President Barack Obama awards the Presidential Medal of Freedom to DeGeneres in 2016. (Cheriss May / NurPhoto via Getty)

She gets a big kick out of humiliation too. Ellen DeGeneres Show viewers know how much she loves to sneak up on staffers and startle them; the footage isn’t so cute given what’s now alleged of the work environment. On Ellen’s Game of Games, a wacky competition show airing on NBC, she comes off as a calm, collected comic-book villain, plunging participants down trap doors or shooting them with fog geysers. Recently, in talk-show episodes taped during the shutdown, she has had her producer Andy Lassner—who generally plays the role of court stooge on her set—sequestered outside her mansion’s glass walls, looking in forlornly. Unintentionally, it’s the perfect visual to accompany the now-popular impression of DeGeneres as emotionally walled off from the “regular” folks who work for or admire her.

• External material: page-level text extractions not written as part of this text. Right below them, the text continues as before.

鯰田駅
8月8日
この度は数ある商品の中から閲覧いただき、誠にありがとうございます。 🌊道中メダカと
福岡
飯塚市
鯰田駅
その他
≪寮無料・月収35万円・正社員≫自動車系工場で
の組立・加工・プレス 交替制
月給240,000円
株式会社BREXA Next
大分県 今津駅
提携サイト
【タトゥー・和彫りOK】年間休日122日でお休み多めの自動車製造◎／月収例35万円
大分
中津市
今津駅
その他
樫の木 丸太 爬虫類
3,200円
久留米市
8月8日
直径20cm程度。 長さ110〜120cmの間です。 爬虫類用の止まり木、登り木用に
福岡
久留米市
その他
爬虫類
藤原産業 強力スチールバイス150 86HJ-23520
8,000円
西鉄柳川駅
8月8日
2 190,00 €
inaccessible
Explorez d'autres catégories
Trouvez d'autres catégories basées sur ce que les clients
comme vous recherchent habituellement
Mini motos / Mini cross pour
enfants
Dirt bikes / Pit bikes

Psychoanalyzing a star by comparing their performances with rumors about their private behavior is a dicey exercise. It's also an unavoidable one when the star is as big as DeGeneres and the cognitive dissonance created by those rumors is so great. That someone who has shown such smarts, self-awareness, and generosity might leave a trail of destruction in her personal encounters is baffling. That an avatar of kindness could have been oblivious to, or even enabled, abuse on her set is disturbing. It is natural to wonder whether having to continually modulate herself to be, per the title of her recent Netflix special, Relatable, has had an effect on how she acts when cameras aren’t rolling. It is also natural to wonder if this is simply another story of fame’s bubble having a corrupting influence.

For the Ellen DeGeneres Show’s happy-go-lucky antics to go on without first dispelling the cloud around it seems unfathomable, and the firings of its allegedly abusive producers do not address the larger problem of DeGeneres’s tarnished image. Perhaps with time, DeGeneres will make amends with anyone she may have hurt and explain herself honestly. Maybe the show will morph (already, staffers have been told they will be given more time off). Or maybe she’ll find a new outlet for her talents, an outlet that lets her flaunt her edge without harming others.

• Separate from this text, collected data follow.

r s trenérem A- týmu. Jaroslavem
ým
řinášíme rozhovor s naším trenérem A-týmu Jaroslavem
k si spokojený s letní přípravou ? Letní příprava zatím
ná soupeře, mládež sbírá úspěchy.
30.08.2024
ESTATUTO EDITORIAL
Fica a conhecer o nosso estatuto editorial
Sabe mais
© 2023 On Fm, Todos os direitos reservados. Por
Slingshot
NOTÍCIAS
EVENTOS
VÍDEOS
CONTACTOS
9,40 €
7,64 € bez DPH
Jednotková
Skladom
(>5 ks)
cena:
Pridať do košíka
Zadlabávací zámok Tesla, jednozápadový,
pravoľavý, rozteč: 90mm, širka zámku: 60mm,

Yet even now it is clear why DeGeneres had to forge an image of overdetermined cheer to get where she is. Earlier this month, I wrote an article critical of DeGeneres and her defenders, and I heard a lot from readers who were glad I had. Some of those readers’ emails cheered the potential downfall of the “heterophobic” “Ellen degenerate,” a “dyke” with a “femdom need for control.” She has hustled so intently, her whole career, to head off the bigots who would reflexively assume her to be a monster. Hollywood history makes clear that no one group has a monopoly on misbehavior. But now looms the sad possibility that in having her facade ripped away, one of pop culture’s greatest people pleasers may have finally given the worst portions of her audience what they’ve always wanted.

Spencer Kornhaber is a staff writer at The Atlantic.